Dengan demikian al-Ikhlas semestinya tidak dipahami sebanding dengan sepertiga Al-Qur’an namun dengan sepertiga “kandungan” Al-Qur’an. Al-Ghazali melanjutkan:
“Perhatikanlah kembali ketiga klasifikasi yang telah kami sebutkan mengenai hal-hal pokok al-Qur’an, yaitu ma’rifatullah, pengetahuan akhirat dan pengetahuan mengenai shirat mustaqim. Ketiga klasifikasi ini merupakan hal pokok, sementara yang lainnya berada di belakangnya (tawabi’). Surah al-Ikhlas memuat satu dari ketiganya, yaitu ma’rifatullah, baik tentang ketauhidan-Nya dan kesucian-Nya dari yang menyekutui-Nya, baik jenis (genus) maupun spesiesnya. Memang benar dalam surah ini tidak ada ungkapan mengenai akhirat dan shirat mustaqim. Telah kami sebutkan bahwa dasar-dasar yang penting dari al-Qur’an adalah ma’rifatullah, pengetahuan akhirat dan pengetahuan shirat mustaqim. Oleh karena itu, surah ini sebanding dengan sepertiga dasar-dasar (kandungan) al-Qur’an sebagaimana yang disabdakan Rasulullah.”
Jika demikian, bahwa maksud sepertiga dalam hadis Nabi adalah sepertiga kandungannya bukan sepertiga bacaannya, maka dapat dipahami bahwa membaca tiga kali surah al-Ikhlas tidak bisa dianggap setara dengan mengkhatamkan Al-Qur’an.
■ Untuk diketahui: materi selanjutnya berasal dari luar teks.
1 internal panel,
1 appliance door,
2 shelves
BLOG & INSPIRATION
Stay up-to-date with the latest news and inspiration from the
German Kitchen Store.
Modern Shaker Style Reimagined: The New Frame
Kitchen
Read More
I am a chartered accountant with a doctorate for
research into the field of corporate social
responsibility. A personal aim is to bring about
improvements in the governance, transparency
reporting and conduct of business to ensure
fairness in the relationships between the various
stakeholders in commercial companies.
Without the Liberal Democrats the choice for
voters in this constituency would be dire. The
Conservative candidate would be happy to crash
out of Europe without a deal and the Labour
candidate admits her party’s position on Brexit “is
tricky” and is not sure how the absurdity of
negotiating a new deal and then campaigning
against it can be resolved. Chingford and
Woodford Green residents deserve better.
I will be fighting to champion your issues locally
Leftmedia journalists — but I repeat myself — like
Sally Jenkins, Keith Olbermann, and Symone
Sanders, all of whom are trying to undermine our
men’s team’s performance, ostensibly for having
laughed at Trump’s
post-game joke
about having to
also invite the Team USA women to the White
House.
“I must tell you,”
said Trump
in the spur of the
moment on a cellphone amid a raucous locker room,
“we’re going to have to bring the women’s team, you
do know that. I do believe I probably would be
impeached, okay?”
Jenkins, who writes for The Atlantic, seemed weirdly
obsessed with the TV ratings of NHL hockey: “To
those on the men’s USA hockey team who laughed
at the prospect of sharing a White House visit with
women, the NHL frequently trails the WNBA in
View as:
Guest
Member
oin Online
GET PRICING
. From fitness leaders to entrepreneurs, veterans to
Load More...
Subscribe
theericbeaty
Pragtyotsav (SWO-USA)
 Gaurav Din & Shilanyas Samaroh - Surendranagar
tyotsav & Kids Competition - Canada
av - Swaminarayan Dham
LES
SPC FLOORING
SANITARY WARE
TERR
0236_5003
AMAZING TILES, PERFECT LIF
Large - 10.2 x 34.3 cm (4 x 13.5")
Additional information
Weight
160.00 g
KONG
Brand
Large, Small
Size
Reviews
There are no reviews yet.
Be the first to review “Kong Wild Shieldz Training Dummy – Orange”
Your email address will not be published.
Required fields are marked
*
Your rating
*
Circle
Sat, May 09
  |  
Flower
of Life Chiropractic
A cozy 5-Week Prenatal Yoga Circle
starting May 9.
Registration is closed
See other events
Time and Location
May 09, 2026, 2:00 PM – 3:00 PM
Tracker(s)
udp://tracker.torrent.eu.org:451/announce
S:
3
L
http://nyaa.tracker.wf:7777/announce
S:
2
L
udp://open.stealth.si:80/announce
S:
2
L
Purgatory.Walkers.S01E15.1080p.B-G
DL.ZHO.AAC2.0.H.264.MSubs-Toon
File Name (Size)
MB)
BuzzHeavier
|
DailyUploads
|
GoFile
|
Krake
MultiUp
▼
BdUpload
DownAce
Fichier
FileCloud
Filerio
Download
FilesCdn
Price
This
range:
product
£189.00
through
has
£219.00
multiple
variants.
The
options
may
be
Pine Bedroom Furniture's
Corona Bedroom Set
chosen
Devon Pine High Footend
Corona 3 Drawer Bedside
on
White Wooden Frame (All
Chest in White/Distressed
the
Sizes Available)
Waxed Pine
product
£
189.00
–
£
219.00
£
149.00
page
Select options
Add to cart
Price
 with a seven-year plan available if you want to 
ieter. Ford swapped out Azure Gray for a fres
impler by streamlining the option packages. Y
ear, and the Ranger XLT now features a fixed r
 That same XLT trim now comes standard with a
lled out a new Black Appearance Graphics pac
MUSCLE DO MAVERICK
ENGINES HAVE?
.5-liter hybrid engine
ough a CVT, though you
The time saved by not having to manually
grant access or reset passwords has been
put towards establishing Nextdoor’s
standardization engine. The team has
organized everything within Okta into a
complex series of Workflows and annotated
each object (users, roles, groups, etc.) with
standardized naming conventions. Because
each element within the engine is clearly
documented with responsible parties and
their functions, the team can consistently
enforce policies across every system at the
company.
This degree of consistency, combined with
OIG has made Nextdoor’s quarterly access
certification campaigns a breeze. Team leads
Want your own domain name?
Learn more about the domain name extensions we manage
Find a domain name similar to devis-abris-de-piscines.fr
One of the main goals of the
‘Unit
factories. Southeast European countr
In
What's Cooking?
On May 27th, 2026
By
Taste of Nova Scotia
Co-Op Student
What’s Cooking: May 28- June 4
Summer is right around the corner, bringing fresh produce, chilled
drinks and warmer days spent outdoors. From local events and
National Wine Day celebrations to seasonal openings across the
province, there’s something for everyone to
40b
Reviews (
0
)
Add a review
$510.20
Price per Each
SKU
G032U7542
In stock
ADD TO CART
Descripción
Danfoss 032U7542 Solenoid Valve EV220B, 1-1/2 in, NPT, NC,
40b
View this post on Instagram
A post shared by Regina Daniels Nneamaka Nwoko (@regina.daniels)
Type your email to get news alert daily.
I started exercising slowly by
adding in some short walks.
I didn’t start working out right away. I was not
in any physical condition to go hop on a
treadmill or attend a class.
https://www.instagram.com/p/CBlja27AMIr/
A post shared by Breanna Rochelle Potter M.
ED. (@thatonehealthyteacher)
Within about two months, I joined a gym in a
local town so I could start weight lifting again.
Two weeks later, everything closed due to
Al-Qur’an, sebagaimana dalam pandangan al-Ghazali memiliki tiga pokok kandungan, yaitu ma’rifatullah (seperti dalam kandungan surah al-Ikhlas), pengetahuan akhirat dan pengetahuan shiratal mustaqim.
Membaca satu, dua atau tiga kali surah al-Ikhlash tetap saja hanya membaca sepertiga kandungan Al-Qur’an, yaitu ma’rifatullah, karena surah al-Ikhlas tidak memiliki dua kandungan pokok yang lain, yakni pengetahuan akhirat dan pengetahuan mengenai shirat mustaqim.
Pemahaman ini secara otomatis meruntuhkan persepsi yang sudah menyebar di masyarakat bahwa pengkhataman al-Qur’an dapat diringkas hanya dengan membaca tiga kali surah al-Ikhlas saja.
Oleh: Ahmad Khoiri, Mahasiswa S1 Jurusan Ilmu al-Qur’an dan Tafsir (IQT) di STAIN Pamekasan, Madura dan Pegiat di UKK Lembaga Pers Mahasiswa (LPM) Activita.